◆ WORK INSTRUCTIONS:
Reproduce verbatim the stretch of the entries below from the line containing "6002, 6004, 6001, 1740, 1100, 6011, 1920, 6190" through the line containing "At which category does", including both of those lines.

(EXTRACTED DATA Opens)

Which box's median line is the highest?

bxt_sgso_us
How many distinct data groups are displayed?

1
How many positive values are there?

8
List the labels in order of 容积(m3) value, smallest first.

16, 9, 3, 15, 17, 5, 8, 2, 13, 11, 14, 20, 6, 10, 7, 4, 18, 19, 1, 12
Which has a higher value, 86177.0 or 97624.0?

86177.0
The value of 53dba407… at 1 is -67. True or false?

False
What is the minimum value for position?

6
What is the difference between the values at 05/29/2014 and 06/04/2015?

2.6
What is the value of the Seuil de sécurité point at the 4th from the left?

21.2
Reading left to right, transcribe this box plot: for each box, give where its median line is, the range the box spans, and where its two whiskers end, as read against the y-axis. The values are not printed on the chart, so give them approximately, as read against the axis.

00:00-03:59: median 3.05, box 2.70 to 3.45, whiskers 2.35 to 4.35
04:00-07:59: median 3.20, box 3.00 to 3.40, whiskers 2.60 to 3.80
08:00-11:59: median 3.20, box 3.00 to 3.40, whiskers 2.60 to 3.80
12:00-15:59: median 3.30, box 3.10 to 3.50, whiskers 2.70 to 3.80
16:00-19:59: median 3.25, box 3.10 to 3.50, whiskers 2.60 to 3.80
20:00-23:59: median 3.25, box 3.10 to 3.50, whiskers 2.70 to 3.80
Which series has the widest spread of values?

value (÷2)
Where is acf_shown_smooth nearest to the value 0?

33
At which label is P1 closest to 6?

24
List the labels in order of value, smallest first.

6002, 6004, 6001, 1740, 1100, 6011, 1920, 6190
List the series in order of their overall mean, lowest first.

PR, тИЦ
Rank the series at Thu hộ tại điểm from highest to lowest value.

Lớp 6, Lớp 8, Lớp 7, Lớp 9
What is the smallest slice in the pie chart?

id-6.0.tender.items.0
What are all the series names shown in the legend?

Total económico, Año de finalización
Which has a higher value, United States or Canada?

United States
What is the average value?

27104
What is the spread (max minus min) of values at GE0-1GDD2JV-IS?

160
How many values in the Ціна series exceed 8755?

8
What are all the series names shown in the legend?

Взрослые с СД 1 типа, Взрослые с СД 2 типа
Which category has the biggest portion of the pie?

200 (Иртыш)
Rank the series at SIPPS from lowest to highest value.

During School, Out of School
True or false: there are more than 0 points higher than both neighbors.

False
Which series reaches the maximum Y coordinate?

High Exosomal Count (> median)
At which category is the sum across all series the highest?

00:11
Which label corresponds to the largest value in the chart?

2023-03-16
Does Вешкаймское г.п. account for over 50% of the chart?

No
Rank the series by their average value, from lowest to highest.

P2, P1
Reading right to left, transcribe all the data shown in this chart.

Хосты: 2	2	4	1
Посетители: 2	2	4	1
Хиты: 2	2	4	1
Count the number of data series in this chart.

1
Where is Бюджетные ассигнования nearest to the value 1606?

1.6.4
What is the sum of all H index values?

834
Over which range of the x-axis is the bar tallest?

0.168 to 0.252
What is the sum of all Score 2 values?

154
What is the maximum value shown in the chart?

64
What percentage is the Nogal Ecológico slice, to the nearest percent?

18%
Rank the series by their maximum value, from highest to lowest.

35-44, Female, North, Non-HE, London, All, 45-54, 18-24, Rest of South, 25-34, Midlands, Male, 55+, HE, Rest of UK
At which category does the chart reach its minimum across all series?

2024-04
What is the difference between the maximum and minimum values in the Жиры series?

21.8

(EXTRACTED DATA Closes)

◆ EXERCISE ANSWER:
6002, 6004, 6001, 1740, 1100, 6011, 1920, 6190
List the series in order of their overall mean, lowest first.

PR, тИЦ
Rank the series at Thu hộ tại điểm from highest to lowest value.

Lớp 6, Lớp 8, Lớp 7, Lớp 9
What is the smallest slice in the pie chart?

id-6.0.tender.items.0
What are all the series names shown in the legend?

Total económico, Año de finalización
Which has a higher value, United States or Canada?

United States
What is the average value?

27104
What is the spread (max minus min) of values at GE0-1GDD2JV-IS?

160
How many values in the Ціна series exceed 8755?

8
What are all the series names shown in the legend?

Взрослые с СД 1 типа, Взрослые с СД 2 типа
Which category has the biggest portion of the pie?

200 (Иртыш)
Rank the series at SIPPS from lowest to highest value.

During School, Out of School
True or false: there are more than 0 points higher than both neighbors.

False
Which series reaches the maximum Y coordinate?

High Exosomal Count (> median)
At which category is the sum across all series the highest?

00:11
Which label corresponds to the largest value in the chart?

2023-03-16
Does Вешкаймское г.п. account for over 50% of the chart?

No
Rank the series by their average value, from lowest to highest.

P2, P1
Reading right to left, transcribe all the data shown in this chart.

Хосты: 2	2	4	1
Посетители: 2	2	4	1
Хиты: 2	2	4	1
Count the number of data series in this chart.

1
Where is Бюджетные ассигнования nearest to the value 1606?

1.6.4
What is the sum of all H index values?

834
Over which range of the x-axis is the bar tallest?

0.168 to 0.252
What is the sum of all Score 2 values?

154
What is the maximum value shown in the chart?

64
What percentage is the Nogal Ecológico slice, to the nearest percent?

18%
Rank the series by their maximum value, from highest to lowest.

35-44, Female, North, Non-HE, London, All, 45-54, 18-24, Rest of South, 25-34, Midlands, Male, 55+, HE, Rest of UK
At which category does the chart reach its minimum across all series?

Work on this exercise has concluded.